## [Written problem]
Lay out lines from the entries below as a JSON list of strings, one string per line and no blank lines. Begin at the line that has "genus: Euphorbia" and stop after the line that has "genus: Coccinella".

## [Excerpted records]
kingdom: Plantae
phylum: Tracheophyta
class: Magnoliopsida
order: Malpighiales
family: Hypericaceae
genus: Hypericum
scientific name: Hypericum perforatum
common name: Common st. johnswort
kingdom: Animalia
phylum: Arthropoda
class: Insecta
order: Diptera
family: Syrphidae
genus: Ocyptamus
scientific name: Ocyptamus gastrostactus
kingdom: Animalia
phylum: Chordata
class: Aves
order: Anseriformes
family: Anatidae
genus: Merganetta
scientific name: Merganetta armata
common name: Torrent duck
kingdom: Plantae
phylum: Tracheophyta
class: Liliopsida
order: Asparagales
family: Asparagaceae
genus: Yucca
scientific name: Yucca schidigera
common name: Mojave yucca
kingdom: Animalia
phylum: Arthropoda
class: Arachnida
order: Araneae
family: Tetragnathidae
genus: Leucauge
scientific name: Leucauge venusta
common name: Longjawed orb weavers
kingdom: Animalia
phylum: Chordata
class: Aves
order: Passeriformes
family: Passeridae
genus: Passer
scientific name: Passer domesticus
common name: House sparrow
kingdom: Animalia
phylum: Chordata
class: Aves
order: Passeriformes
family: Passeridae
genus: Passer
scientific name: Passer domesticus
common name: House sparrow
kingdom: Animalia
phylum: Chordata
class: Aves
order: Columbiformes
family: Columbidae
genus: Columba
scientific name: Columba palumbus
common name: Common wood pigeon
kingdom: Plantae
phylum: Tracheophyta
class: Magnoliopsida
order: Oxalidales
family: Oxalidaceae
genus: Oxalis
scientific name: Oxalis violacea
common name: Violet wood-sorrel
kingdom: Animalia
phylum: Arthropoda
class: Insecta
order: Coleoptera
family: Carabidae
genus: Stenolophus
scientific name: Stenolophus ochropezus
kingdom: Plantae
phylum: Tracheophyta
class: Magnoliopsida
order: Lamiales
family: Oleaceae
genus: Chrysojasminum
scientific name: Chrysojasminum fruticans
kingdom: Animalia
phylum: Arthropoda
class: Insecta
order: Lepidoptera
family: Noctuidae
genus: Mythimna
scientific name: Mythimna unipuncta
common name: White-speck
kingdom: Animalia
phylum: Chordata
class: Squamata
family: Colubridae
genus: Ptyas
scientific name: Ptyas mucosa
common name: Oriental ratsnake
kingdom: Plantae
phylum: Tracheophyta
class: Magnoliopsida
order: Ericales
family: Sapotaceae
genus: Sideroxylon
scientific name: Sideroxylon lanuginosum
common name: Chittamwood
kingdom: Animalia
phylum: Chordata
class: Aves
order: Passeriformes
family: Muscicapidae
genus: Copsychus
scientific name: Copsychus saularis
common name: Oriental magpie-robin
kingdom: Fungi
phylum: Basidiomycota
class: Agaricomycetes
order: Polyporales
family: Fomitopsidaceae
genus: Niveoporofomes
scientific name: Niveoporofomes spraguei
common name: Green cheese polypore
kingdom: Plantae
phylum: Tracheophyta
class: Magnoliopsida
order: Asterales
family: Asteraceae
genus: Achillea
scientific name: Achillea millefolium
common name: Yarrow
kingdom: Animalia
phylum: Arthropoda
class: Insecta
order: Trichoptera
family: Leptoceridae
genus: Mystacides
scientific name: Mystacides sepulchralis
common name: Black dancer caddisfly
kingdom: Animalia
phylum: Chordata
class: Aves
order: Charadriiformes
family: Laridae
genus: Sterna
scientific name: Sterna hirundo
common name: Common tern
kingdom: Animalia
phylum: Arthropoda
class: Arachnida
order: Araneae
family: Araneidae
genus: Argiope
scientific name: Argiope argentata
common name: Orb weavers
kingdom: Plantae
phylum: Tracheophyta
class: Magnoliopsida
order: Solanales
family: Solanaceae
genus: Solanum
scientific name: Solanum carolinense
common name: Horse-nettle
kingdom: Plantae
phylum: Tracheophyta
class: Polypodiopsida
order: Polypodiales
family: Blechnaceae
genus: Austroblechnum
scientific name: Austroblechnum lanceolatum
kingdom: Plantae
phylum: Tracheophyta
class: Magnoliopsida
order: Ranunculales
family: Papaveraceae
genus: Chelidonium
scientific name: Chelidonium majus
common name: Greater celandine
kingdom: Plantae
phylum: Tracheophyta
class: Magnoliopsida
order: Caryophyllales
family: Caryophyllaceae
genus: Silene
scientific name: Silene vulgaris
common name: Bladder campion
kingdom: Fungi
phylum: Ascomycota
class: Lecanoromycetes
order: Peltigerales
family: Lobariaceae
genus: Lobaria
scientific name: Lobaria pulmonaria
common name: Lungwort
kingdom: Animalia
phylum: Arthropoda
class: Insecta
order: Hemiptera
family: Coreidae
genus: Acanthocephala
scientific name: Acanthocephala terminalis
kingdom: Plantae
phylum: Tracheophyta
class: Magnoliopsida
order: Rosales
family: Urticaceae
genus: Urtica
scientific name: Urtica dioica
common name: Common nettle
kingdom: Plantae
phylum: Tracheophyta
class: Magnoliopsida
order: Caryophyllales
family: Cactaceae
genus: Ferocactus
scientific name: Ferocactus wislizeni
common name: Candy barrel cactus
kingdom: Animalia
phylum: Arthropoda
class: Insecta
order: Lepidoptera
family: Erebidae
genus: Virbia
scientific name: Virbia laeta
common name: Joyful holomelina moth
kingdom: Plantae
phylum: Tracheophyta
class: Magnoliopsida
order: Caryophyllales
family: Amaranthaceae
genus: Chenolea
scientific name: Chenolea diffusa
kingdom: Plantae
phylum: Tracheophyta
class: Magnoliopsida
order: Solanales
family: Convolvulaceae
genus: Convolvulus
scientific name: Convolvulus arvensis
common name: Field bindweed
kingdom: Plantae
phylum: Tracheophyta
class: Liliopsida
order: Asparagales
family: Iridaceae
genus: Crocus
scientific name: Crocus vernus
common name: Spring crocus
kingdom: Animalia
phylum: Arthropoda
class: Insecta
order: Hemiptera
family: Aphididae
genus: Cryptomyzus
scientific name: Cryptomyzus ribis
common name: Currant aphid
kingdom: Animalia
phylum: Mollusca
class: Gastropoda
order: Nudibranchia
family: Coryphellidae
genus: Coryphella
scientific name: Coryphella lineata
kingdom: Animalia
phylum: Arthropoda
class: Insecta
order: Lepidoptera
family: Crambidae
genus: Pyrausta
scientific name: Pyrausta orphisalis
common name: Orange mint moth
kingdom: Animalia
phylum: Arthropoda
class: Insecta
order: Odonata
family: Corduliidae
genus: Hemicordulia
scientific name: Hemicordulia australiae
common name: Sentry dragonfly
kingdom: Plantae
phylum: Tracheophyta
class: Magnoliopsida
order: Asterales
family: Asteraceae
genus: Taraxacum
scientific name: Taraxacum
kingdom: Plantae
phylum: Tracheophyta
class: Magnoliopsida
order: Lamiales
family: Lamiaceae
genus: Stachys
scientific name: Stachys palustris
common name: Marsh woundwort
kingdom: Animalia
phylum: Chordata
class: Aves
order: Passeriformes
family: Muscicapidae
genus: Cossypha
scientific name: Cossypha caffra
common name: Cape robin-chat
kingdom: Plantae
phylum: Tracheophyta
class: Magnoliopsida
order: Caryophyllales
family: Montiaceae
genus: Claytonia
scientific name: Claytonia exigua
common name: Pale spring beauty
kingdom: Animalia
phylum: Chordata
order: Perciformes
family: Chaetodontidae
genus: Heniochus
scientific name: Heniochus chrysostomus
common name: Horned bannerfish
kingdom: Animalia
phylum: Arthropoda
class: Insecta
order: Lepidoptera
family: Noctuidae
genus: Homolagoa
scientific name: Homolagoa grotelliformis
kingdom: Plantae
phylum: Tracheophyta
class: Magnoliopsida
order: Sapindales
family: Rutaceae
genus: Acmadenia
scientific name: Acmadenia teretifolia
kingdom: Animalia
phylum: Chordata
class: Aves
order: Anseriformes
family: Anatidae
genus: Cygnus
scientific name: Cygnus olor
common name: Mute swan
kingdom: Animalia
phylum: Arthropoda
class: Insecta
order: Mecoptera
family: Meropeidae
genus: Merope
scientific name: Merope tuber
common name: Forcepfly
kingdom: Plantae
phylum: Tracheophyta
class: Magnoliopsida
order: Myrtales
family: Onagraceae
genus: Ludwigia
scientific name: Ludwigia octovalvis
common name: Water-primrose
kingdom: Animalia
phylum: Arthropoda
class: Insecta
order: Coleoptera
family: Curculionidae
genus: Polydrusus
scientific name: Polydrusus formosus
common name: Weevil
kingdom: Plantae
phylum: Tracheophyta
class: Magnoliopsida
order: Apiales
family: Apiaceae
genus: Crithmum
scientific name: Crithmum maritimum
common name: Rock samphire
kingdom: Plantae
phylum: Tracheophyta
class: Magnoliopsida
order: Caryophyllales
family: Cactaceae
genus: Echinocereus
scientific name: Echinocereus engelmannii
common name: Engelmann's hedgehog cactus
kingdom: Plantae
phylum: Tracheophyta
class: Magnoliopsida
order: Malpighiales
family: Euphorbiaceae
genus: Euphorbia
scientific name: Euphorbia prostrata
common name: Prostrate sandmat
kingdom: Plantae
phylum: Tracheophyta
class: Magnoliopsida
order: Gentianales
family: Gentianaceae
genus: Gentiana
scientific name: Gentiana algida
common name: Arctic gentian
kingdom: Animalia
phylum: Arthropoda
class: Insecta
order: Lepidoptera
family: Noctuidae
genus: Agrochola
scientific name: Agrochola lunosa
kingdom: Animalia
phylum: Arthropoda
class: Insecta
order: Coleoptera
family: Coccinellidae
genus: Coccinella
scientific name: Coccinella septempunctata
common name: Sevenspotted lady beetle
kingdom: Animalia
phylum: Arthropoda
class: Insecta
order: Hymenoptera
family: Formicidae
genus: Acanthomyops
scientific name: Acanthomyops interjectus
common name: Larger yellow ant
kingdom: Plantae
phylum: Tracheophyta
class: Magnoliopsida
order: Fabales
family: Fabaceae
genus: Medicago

## [Full answer]
[
  "genus: Euphorbia",
  "scientific name: Euphorbia prostrata",
  "common name: Prostrate sandmat",
  "kingdom: Plantae",
  "phylum: Tracheophyta",
  "class: Magnoliopsida",
  "order: Gentianales",
  "family: Gentianaceae",
  "genus: Gentiana",
  "scientific name: Gentiana algida",
  "common name: Arctic gentian",
  "kingdom: Animalia",
  "phylum: Arthropoda",
  "class: Insecta",
  "order: Lepidoptera",
  "family: Noctuidae",
  "genus: Agrochola",
  "scientific name: Agrochola lunosa",
  "kingdom: Animalia",
  "phylum: Arthropoda",
  "class: Insecta",
  "order: Coleoptera",
  "family: Coccinellidae",
  "genus: Coccinella"
]